U.S. loan funds recorded their highest weekly inflow as their streak of gains increased to eight months, according to Bank of America Corp.

Investors this week added $1.3 billion into funds that purchase floating-rate debt, the Charlotte, North Carolina-based bank said in a report yesterday, surpassing the $930 million record set in the prior week. It marked the 34th straight week of growth in the asset class, which has resulted in more than $12 billion of deposits.

The inflows have enabled the busiest start in loans made to the neediest U.S. companies. The average yield of 6.1 percent on loans was 9 basis points less than those on U.S. speculative-grade bonds, after having yielded more than junk debt through January, JPMorgan Chase & Co. data show.

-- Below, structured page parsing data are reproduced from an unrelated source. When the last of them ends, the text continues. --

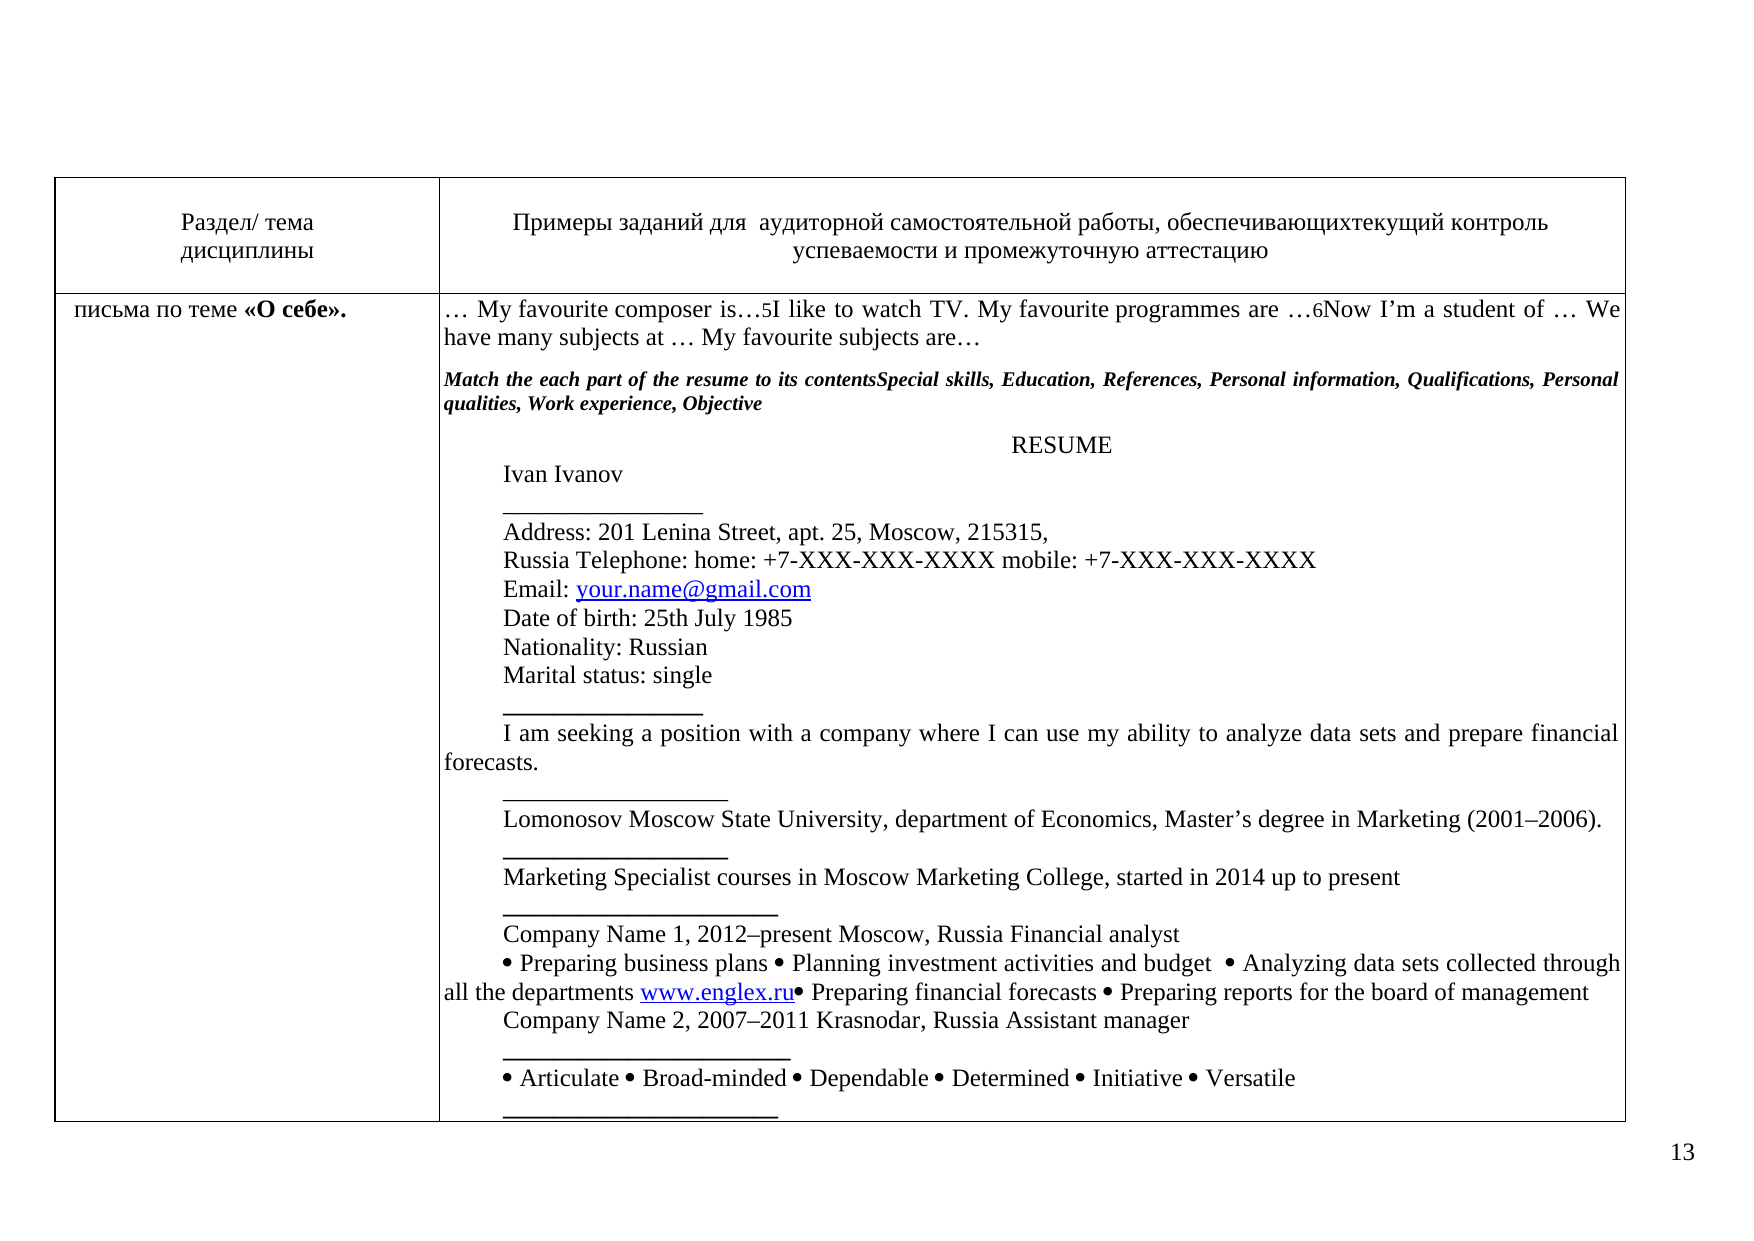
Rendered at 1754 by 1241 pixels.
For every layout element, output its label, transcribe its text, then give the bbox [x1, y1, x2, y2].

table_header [440, 178, 1625, 293]
table_header Раздел/ тема дисциплины [56, 178, 439, 293]
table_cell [440, 294, 1625, 1121]
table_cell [56, 294, 439, 1121]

Private-equity firms from Carlyle Group LP to Bain Capital Partners LLC obtained $26.7 billion of the debt last month from non-bank lenders to support takeovers and refinance borrowings, according to JPMorgan. That’s the most for any January since 2007, when $32 billion of the loans were made.

Leveraged loans are a form of high-risk debt that carries ratings of less than Baa3 by Moody’s Investors Service and below BBB- by Standard & Poor’s. Outflows from U.S. high yield funds accelerated to $1.3 billion, the most in three months, according to the Bank of America report.